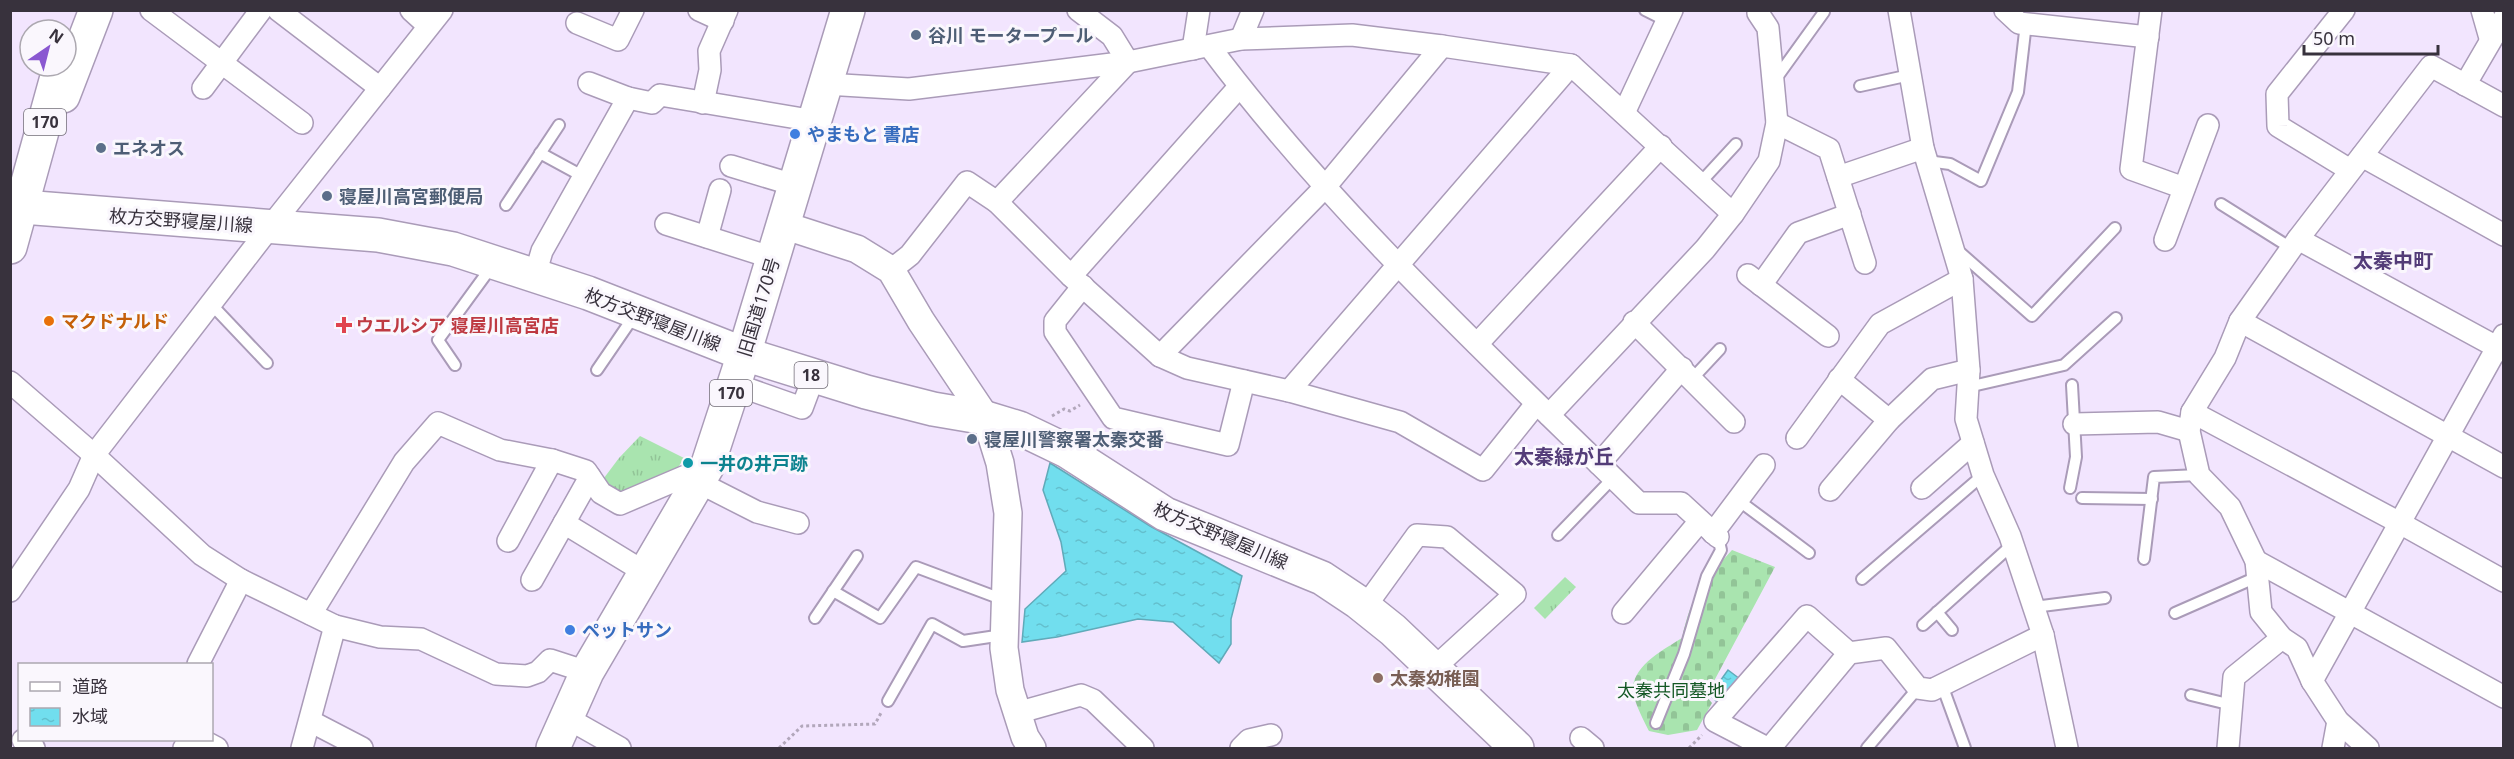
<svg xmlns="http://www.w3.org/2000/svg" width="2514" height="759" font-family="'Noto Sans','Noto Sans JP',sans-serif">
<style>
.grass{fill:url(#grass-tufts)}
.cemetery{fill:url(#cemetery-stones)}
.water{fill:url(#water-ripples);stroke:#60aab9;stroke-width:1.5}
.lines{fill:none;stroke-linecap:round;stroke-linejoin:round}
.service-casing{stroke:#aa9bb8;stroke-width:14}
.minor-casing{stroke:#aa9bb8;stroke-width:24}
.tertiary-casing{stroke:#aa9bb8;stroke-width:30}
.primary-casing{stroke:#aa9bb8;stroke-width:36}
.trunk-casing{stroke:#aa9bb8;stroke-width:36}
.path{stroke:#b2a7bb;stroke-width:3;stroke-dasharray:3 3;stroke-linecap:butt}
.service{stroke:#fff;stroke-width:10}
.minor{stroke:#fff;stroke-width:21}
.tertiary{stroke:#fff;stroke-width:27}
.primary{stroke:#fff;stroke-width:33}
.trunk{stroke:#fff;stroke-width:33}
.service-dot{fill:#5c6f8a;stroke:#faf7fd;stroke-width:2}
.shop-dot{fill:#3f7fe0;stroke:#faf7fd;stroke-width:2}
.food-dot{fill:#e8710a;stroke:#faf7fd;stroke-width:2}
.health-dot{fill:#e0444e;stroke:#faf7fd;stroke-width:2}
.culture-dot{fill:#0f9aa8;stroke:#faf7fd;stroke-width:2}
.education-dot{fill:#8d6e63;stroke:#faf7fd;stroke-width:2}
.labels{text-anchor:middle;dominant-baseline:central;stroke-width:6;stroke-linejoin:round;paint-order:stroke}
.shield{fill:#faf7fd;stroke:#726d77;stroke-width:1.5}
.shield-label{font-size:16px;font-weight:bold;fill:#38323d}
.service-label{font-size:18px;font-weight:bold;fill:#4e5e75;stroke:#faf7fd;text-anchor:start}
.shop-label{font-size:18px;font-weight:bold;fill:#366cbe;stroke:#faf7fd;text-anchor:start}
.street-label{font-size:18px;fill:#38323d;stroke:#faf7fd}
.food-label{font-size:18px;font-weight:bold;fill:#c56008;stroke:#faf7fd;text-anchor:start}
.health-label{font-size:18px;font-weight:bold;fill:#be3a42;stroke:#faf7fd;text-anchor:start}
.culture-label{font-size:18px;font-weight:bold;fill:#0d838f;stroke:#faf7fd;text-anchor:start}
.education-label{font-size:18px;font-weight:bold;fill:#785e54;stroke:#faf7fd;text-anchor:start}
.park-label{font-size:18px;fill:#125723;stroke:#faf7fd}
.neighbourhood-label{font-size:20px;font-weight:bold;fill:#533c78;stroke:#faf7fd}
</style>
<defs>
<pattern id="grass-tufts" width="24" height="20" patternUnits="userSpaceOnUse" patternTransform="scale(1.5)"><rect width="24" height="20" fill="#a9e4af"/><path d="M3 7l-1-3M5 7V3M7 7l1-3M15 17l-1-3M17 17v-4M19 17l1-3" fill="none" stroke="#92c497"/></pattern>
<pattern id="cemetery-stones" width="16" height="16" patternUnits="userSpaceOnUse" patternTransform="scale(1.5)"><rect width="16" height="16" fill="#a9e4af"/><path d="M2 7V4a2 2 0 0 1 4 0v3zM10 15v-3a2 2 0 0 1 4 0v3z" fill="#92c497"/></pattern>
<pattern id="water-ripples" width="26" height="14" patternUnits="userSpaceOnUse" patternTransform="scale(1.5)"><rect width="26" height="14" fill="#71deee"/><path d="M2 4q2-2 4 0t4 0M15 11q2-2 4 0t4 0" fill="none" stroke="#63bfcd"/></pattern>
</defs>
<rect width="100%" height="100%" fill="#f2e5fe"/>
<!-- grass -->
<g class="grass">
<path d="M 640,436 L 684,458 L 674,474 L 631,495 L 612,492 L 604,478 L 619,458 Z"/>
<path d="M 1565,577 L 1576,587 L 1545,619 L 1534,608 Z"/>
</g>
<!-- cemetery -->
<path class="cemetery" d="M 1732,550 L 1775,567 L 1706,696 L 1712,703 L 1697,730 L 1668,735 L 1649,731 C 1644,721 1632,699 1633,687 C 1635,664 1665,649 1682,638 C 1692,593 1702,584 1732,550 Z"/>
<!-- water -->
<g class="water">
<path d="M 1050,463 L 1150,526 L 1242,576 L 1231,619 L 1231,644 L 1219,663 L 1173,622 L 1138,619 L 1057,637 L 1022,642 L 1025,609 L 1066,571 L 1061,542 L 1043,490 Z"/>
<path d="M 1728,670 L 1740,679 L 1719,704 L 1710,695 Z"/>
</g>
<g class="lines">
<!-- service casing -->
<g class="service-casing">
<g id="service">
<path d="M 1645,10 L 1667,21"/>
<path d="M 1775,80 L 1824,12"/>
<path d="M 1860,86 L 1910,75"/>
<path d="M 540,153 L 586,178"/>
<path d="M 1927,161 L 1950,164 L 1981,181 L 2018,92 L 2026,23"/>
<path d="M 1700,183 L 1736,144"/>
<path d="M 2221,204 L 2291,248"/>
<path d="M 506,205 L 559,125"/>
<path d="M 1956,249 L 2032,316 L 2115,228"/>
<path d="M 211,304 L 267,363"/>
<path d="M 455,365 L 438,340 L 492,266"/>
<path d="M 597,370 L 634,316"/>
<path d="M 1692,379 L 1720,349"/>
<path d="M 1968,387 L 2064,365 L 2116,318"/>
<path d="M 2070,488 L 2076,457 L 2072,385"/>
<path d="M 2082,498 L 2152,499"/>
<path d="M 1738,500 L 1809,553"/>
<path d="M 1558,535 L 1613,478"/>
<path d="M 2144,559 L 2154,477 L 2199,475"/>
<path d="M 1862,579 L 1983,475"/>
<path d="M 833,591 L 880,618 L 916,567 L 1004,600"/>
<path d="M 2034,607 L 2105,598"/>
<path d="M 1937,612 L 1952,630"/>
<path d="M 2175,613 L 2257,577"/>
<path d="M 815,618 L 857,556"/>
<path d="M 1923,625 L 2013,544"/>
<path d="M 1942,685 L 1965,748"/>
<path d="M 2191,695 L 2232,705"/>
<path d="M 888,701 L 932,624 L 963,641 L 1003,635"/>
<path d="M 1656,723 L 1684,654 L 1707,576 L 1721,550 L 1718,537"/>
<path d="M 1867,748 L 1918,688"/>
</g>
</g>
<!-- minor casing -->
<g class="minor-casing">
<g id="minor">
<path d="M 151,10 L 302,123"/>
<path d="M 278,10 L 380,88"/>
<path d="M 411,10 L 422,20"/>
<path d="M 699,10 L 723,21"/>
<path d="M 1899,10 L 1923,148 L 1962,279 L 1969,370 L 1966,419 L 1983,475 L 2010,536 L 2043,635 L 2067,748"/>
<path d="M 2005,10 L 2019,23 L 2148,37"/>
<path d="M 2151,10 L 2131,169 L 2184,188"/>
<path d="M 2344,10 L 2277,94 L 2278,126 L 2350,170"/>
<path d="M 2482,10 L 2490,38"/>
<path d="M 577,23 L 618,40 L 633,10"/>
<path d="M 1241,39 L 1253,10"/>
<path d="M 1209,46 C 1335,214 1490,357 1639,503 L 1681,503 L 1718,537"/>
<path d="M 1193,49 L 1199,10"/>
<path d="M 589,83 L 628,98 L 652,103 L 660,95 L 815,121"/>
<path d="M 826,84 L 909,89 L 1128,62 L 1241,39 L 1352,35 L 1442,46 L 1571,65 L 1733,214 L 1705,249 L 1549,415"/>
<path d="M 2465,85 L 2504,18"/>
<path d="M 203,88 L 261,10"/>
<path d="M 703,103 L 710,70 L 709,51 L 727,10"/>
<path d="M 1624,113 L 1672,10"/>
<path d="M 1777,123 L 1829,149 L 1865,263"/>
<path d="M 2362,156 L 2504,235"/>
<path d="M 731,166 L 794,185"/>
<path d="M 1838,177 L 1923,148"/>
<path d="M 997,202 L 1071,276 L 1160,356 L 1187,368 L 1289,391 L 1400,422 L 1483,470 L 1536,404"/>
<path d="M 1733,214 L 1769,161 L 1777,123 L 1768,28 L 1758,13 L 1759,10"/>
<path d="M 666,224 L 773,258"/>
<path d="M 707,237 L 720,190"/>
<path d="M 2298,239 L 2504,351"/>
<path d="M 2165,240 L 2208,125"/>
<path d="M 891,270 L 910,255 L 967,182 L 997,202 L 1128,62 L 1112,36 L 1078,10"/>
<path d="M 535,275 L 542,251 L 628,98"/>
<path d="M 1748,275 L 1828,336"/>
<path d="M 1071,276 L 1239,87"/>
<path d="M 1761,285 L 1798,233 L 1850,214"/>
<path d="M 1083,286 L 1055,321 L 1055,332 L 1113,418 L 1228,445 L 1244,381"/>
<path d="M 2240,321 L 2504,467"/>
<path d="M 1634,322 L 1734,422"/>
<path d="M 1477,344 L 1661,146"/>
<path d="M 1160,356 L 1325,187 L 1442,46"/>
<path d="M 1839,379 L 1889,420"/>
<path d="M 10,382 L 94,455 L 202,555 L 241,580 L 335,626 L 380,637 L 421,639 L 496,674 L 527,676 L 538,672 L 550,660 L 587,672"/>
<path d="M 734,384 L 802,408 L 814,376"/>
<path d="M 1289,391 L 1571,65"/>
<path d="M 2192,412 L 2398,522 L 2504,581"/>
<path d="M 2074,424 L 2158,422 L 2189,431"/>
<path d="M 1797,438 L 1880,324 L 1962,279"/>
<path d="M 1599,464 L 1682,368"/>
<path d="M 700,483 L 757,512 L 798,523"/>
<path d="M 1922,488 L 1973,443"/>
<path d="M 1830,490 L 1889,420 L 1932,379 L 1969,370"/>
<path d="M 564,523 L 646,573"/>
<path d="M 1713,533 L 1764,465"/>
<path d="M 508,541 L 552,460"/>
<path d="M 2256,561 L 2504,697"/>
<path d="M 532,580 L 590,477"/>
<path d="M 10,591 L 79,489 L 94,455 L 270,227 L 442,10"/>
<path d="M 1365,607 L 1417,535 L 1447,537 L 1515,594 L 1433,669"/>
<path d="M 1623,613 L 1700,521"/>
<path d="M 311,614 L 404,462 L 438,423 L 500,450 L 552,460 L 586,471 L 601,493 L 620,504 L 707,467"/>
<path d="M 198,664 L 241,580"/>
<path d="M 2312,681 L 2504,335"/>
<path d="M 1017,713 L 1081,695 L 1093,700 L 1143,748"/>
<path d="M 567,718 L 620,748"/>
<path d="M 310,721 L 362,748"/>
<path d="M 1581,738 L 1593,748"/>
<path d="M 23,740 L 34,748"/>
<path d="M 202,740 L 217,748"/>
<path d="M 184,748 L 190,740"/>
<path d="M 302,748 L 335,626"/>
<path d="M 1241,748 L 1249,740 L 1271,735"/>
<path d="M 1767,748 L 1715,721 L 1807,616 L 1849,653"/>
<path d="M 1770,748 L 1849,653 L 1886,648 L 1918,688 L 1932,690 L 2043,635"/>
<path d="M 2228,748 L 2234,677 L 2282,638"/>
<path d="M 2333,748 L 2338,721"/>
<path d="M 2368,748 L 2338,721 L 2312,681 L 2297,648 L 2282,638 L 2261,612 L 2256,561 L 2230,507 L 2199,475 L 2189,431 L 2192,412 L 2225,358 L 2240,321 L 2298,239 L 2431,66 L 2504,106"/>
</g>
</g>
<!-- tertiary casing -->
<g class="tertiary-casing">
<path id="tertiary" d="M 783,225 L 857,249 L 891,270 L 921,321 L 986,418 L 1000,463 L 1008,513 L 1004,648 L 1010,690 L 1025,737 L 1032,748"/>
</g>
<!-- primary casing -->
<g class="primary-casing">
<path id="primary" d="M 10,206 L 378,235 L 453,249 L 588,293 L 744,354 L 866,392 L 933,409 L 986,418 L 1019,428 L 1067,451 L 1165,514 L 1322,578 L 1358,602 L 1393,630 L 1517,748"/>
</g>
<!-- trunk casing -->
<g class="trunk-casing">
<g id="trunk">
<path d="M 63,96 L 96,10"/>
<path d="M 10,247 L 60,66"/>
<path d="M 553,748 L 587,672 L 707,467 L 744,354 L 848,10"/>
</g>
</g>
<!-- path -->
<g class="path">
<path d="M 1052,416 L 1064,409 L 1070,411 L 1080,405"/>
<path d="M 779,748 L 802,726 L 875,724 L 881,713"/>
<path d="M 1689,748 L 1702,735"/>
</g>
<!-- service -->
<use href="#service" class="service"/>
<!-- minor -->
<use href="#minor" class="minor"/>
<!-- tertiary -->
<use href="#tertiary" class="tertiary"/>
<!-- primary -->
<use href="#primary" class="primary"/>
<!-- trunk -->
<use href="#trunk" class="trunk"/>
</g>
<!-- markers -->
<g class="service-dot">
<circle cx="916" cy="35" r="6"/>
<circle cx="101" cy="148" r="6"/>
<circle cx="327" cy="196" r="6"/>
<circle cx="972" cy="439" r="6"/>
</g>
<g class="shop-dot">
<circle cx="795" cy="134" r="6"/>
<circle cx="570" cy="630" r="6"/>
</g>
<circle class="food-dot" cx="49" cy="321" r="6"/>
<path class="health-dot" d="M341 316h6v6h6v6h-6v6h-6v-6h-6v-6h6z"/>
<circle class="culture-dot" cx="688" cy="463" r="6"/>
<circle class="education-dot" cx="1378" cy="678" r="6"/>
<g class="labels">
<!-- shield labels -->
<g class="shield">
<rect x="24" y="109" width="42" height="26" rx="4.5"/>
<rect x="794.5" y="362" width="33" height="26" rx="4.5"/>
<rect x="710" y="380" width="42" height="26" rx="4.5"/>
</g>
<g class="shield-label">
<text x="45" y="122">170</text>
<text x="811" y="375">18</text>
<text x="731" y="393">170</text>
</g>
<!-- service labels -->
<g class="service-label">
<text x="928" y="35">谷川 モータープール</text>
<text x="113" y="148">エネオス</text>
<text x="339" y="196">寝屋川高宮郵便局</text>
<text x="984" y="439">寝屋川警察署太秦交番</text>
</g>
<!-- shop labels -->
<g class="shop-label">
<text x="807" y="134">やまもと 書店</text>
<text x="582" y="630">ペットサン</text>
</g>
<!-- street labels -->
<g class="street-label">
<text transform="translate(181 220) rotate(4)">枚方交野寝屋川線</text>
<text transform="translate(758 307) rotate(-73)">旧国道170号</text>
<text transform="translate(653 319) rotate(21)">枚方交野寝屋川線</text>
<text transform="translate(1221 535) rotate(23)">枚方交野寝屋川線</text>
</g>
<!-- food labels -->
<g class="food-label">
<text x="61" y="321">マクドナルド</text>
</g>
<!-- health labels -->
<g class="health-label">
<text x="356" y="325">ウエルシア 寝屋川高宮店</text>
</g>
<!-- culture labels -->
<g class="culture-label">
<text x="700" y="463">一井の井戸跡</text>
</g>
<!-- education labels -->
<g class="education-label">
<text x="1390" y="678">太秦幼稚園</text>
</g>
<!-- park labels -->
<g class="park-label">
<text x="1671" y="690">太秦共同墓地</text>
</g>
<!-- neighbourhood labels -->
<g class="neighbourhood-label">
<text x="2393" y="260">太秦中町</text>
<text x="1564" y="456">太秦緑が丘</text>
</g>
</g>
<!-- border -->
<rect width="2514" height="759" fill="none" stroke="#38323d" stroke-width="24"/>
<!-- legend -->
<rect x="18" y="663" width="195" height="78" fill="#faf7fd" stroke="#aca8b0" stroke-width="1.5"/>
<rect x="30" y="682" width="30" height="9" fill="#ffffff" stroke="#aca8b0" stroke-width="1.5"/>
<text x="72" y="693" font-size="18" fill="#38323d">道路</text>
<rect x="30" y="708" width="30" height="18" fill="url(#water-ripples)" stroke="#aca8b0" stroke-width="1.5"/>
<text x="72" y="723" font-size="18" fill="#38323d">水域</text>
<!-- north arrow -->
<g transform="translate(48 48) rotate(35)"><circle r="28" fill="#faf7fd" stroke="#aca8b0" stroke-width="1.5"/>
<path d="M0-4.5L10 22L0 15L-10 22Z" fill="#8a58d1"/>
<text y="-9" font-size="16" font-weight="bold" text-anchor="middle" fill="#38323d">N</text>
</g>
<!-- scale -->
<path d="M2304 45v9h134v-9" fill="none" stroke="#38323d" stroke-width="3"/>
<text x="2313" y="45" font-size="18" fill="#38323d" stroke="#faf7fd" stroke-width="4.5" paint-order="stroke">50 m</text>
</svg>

• • • • • • •

## ASSIGNMENT
Task for the records above: copy every line in which the word "middle" occurs.

## PROBLEM SOLUTION
.labels{text-anchor:middle;dominant-baseline:central;stroke-width:6;stroke-linejoin:round;paint-order:stroke}
<text y="-9" font-size="16" font-weight="bold" text-anchor="middle" fill="#38323d">N</text>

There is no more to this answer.